Le 1er volet synthétise toute la problématique. Quel est le flux ? Quel est l’ambitus des soufflets dynamiques (nuance de départ ; dynamique maximale atteinte) ? Quel sens donner aux nombreuses indications calando, c’est-à-dire une combinaison de diminution du son et de ralentissement ? Trop timoré sur l’intensité de l’avancée et les dynamiques, Yannick Nézet-Séguin exagère, au contraire, les passages calando, créant ainsi des ruptures du flux. C’est infinitésimal, mais fait une nette différence entre la « sculpture » susdécrite et l’intense expérience de vie du concert d’Ivan Fischer ici même ou du nouveau CD d’Andrew Litton, qui figurera dans quelques jours dans ces colonnes dans le top 10 des meilleurs disques de l’année.

Il y a aussi des tempos (lents au 3e mouvement) que l’on peut davantage se permettre avec les sonorités juteuses de Philadelphie qu’avec le Métropolitain, même très bien affûtés. Le point culminant de l’interprétation fut cependant le grand climax de cet Adagio.

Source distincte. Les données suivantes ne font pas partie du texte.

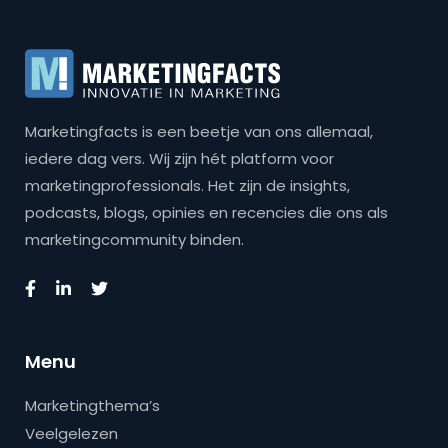
Marketingfacts is een beetje van ons allemaal,
iedere dag vers. Wij zijn hét platform voor
marketingprofessionals. Het zijn de insights,
podcasts, blogs, opinies en recencies die ons als
marketingcommunity binden.
Menu
Marketingthema’s
Veelgelezen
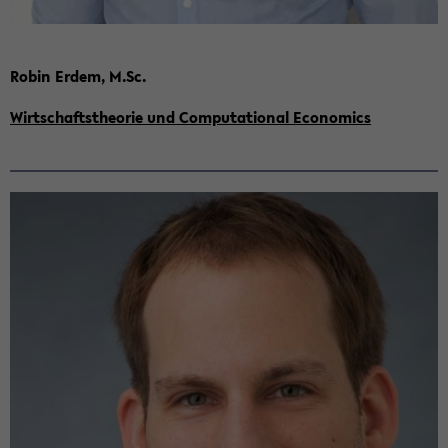
Robin Erdem, M.Sc.
Wirt­schafts­theo­rie und Com­pu­ta­tio­nal Eco­no­mics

Jan Lisiecki et Yannick Nézet-Séguin ont présenté une vision très personnelle et maniérée du concerto de Grieg, en succession de gros ressacs et emballements. Pour ma part je suis allergique à la préciosité dans l’interprétation de Grieg. La biographie de Lisiecki met en exergue une phrase du New York Times : « Un pianiste qui fait que chaque note compte. » Il ne faudrait pas en faire une sorte de « marque de fabrique » et, ainsi, oublier le compositeur et le style…

Jan et Yannick

Grieg : Concerto pour piano. Rachmaninov : Symphonie n° 2. Jan Lisiecki (piano), Orchestre Métropolitain, Yannick Nézet-Séguin. Maison symphonique de Montréal, dimanche 20 décembre.